Denise Stoklos is the foremost solo performance artist from Latin America. She started working in theatre as a child, and moved into professional theatre in 1968. She left for England in the late 1970s to get away from the tyranny of Brazil’s military dictatorship, and trained with various European and U.S. performance practitioners.  Stoklos was in voluntary exile in England when she composed her first solo piece.  She found English offered her “lightness,” one more means for transporting herself from the “vision and vicinity of torture and dictatorship” of the Brazilian military regime.  She continues to perform her works in Spanish, English, French, Ukrainian, Russian, German and Portuguese.  Brazilian performer, Eleonora Fabião, writes that Denise Stoklos’ “compositions are based on extreme physicality.  Even the verbal word achieves a material quality.  The text is not declaimed, far from it; the words grow in her mouth to be cut by her untamed tongue, chewed by her teeth, and modeled by her lips.  The words she pronounces are parts of her body.  Meaning acquires a physical sense, thinking become matter.  Her intimacy with verbal language and her capacity to incorporate words and phrases is so overwhelming that she shifts idiom according to the place where she is performing."
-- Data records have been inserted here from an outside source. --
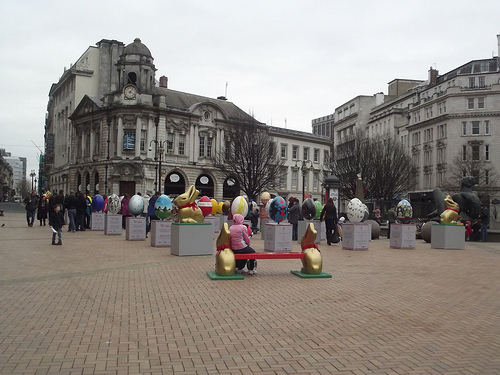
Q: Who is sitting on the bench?
A: A woman.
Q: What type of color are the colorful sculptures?
A: Eggs.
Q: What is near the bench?
A: Golden easter bunnies.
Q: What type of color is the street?
A: Gray.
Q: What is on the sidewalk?
A: Bricks.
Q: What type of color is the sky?
A: White.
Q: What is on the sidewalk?
A: Brick.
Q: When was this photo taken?
A: Outside, during the daytime.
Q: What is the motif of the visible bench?
A: Chocolate bunnies.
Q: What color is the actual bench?
A: Red.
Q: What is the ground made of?
A: Bricks.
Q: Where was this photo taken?
A: At an Easter exhibit.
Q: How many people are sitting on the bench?
A: One.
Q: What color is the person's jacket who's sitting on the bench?
A: Pink.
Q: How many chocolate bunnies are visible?
A: Four.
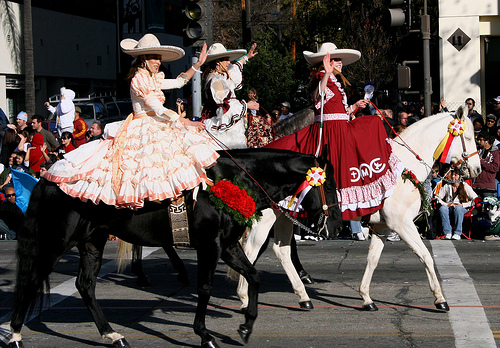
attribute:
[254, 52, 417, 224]
dress — red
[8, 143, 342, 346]
horse — black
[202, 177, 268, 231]
decoration — red, green, floral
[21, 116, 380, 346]
horse — white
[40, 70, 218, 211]
dress — peach, white, traditional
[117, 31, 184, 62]
sombrero — tan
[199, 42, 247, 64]
sombrero — tan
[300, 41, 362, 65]
sombrero — tan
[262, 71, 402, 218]
mexican dress. — traditional, red, white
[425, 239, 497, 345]
line — white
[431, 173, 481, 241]
chair — red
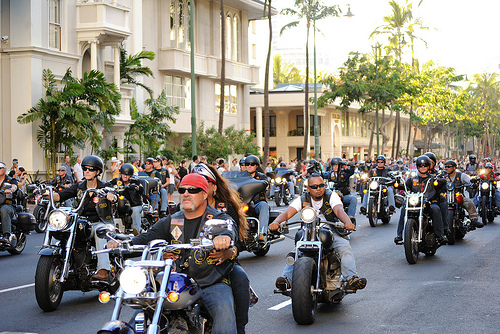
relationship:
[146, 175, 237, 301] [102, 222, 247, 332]
person on motorcycle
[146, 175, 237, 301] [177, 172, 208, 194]
person wearing bandana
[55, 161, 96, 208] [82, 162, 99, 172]
person wearing helmet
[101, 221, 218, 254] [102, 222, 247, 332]
handle bars on motorcycle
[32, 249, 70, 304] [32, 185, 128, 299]
wheel on motorcycle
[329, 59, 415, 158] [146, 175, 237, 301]
tree behind person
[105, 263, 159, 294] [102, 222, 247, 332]
headlight on motorcycle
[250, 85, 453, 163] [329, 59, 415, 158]
building behind tree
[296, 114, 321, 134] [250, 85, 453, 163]
window on building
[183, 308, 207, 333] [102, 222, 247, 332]
gas tank on motorcycle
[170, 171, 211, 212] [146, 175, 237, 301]
head of person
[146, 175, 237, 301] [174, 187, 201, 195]
person wearing sunglasses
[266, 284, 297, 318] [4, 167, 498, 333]
line on road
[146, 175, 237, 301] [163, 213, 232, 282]
person wearing vest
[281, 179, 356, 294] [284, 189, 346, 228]
person wearing shirt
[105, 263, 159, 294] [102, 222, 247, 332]
headlight on front of motorcycle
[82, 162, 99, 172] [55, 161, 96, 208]
helmet on person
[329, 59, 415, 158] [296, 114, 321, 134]
tree next to window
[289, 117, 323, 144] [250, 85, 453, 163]
balcony on building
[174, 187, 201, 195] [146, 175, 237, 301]
sunglasses on person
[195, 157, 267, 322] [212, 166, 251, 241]
person with hair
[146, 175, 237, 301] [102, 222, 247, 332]
person riding motorcycle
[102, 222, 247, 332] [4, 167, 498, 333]
motorcycle on road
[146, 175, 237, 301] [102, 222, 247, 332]
person driving motorcycle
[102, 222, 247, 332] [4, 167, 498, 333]
motorcycle on top of road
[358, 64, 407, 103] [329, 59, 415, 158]
leaves on tree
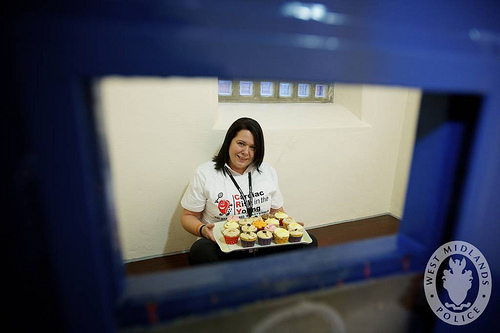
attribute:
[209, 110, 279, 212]
woman — sitting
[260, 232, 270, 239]
cupcake — purple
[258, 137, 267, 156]
hair — black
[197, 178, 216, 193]
t-shirt — white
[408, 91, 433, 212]
window — blue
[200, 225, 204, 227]
band — orange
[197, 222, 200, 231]
band — black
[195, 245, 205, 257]
pants — black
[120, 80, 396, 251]
room — cell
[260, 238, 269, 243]
liner — purple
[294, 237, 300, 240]
liner — purple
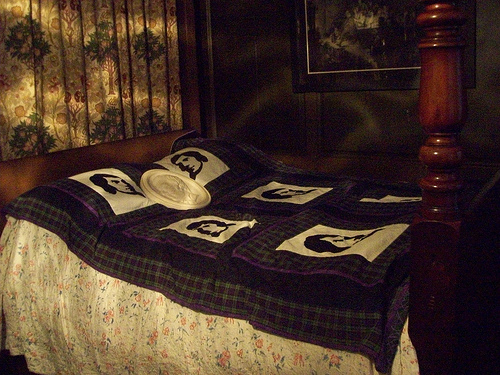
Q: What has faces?
A: Bedspread.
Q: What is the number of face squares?
A: 6.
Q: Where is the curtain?
A: Behind headboard.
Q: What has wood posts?
A: Bed.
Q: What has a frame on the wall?
A: Picture.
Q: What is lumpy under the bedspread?
A: Pillows.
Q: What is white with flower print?
A: Spread on side of bead.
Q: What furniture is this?
A: Bed.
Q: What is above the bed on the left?
A: Curtain.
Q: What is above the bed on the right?
A: Picture.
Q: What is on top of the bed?
A: Blanket.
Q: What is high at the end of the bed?
A: Posts.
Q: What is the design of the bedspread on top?
A: Plaid.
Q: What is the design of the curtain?
A: Trees.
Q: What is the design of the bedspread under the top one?
A: Floral.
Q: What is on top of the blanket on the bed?
A: Pillow.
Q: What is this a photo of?
A: A bed.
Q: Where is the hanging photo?
A: On the wall.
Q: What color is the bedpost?
A: Brown.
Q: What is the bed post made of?
A: Wood.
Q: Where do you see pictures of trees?
A: On the drapes.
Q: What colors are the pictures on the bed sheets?
A: Black and white.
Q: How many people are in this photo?
A: Zero.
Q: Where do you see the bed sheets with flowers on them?
A: On the bed.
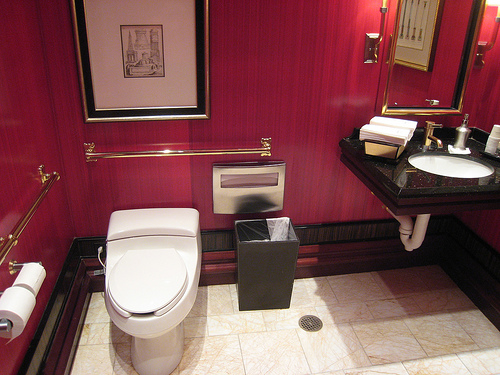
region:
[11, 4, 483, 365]
an elegant bathroom with red walls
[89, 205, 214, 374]
a fancy white toilet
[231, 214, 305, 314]
a bathroom trash can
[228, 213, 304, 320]
a bathroom waste basket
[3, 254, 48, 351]
two rolls of toilet paper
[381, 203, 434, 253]
a pipe under a bathroom sink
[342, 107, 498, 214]
a marble topped sink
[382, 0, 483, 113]
a bathroom mirror with gold trim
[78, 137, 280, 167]
a golden bar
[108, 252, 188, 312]
the lid on a toilet seat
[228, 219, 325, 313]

Since her early training in mime, solo performance, and other corporeal techniques, Stoklos has developed the capacity to work in multiple languages, linguistic as well as aesthetic.  In the last thirty years Stoklos has developed many major pieces, including Mary Stuart (1987), Des-Medéia (1989), Casa (1990, included here), 500 Years—A Fax from Denise Stoklos to Christopher Columbus (1992), Civil Disobedience (1997),  I Do, I Undo, I Redo: Louise Bourgeoise (2000), and Calendario de piedra (2001).  She has won a number of prestigious national and international awards, including many for best actress in Brazil and a Guggenheim in the U.S.